§ Stored data entries
== == ==

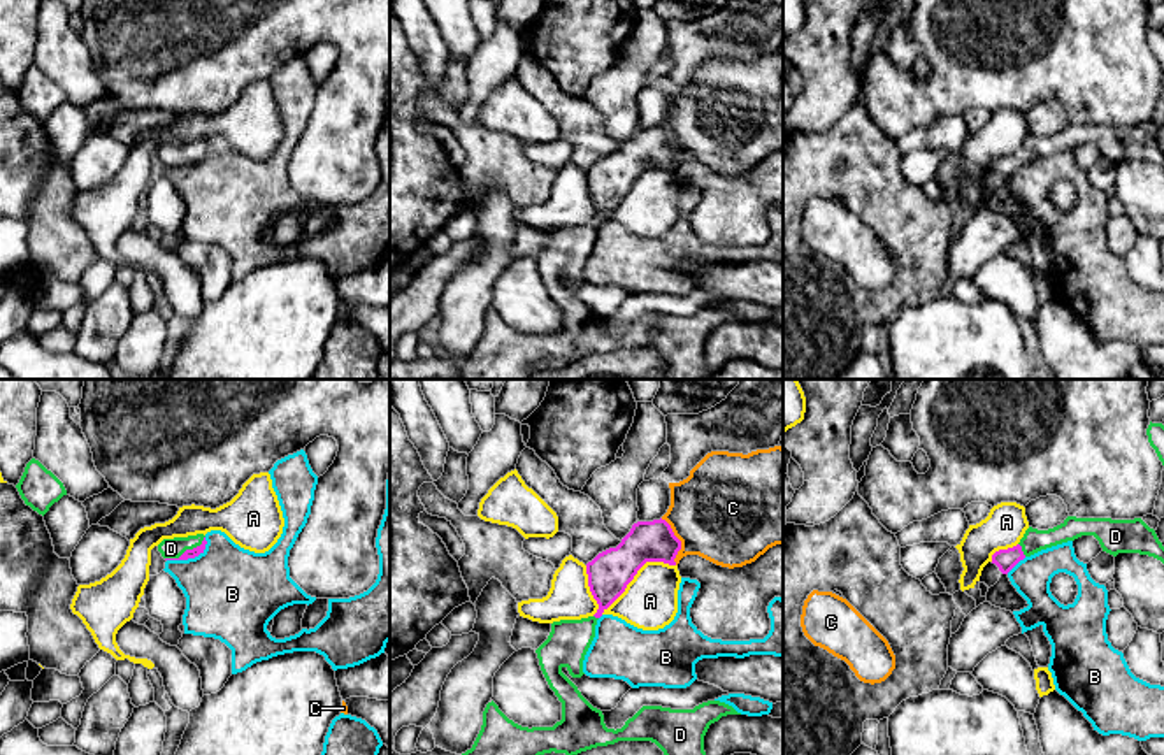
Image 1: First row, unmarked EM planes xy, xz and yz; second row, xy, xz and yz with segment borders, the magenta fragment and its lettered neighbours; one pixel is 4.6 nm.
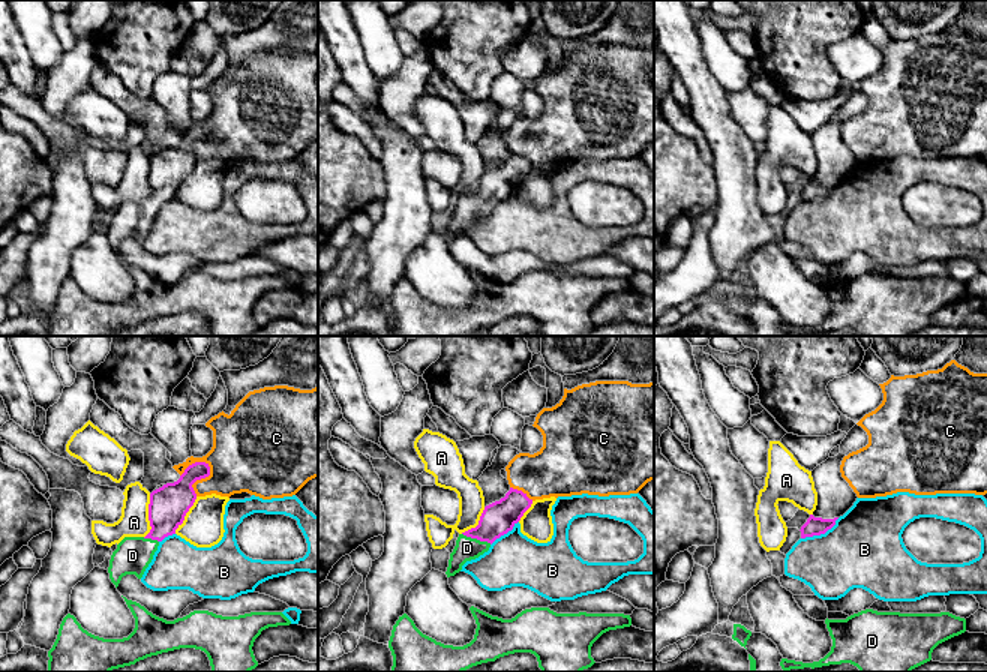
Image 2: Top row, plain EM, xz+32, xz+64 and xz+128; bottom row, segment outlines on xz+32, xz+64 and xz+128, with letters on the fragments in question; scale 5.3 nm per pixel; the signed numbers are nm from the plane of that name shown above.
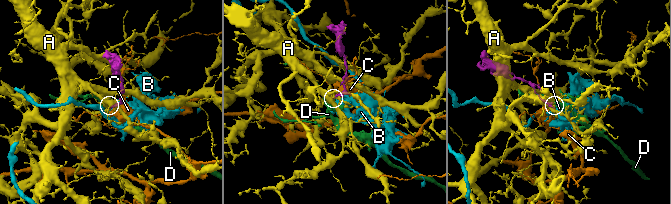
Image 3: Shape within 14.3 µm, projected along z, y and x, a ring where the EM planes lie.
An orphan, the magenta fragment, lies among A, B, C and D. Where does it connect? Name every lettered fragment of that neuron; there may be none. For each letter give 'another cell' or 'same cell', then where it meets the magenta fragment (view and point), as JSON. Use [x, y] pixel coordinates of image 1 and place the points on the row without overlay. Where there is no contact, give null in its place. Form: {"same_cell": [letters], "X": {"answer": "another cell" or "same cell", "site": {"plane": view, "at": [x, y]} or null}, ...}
{"same_cell": ["D"], "A": {"answer": "another cell", "site": {"plane": "xz", "at": [636, 179]}}, "B": {"answer": "another cell", "site": {"plane": "xy", "at": [190, 164]}}, "C": {"answer": "another cell", "site": {"plane": "xz", "at": [680, 148]}}, "D": {"answer": "same cell", "site": {"plane": "xy", "at": [186, 157]}}}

== == ==

§ EXERCISE PROMPT
Keep the pictures out and transcribe the entries exactly.

§ SOLUTION
Image 1: First row, unmarked EM planes xy, xz and yz; second row, xy, xz and yz with segment borders, the magenta fragment and its lettered neighbours; one pixel is 4.6 nm.
Image 2: Top row, plain EM, xz+32, xz+64 and xz+128; bottom row, segment outlines on xz+32, xz+64 and xz+128, with letters on the fragments in question; scale 5.3 nm per pixel; the signed numbers are nm from the plane of that name shown above.
Image 3: Shape within 14.3 µm, projected along z, y and x, a ring where the EM planes lie.
An orphan, the magenta fragment, lies among A, B, C and D. Where does it connect? Name every lettered fragment of that neuron; there may be none. For each letter give 'another cell' or 'same cell', then where it meets the magenta fragment (view and point), as JSON. Use [x, y] pixel coordinates of image 1 and place the points on the row without overlay. Where there is no contact, give null in its place. Form: {"same_cell": [letters], "X": {"answer": "another cell" or "same cell", "site": {"plane": view, "at": [x, y]} or null}, ...}
{"same_cell": ["D"], "A": {"answer": "another cell", "site": {"plane": "xz", "at": [636, 179]}}, "B": {"answer": "another cell", "site": {"plane": "xy", "at": [190, 164]}}, "C": {"answer": "another cell", "site": {"plane": "xz", "at": [680, 148]}}, "D": {"answer": "same cell", "site": {"plane": "xy", "at": [186, 157]}}}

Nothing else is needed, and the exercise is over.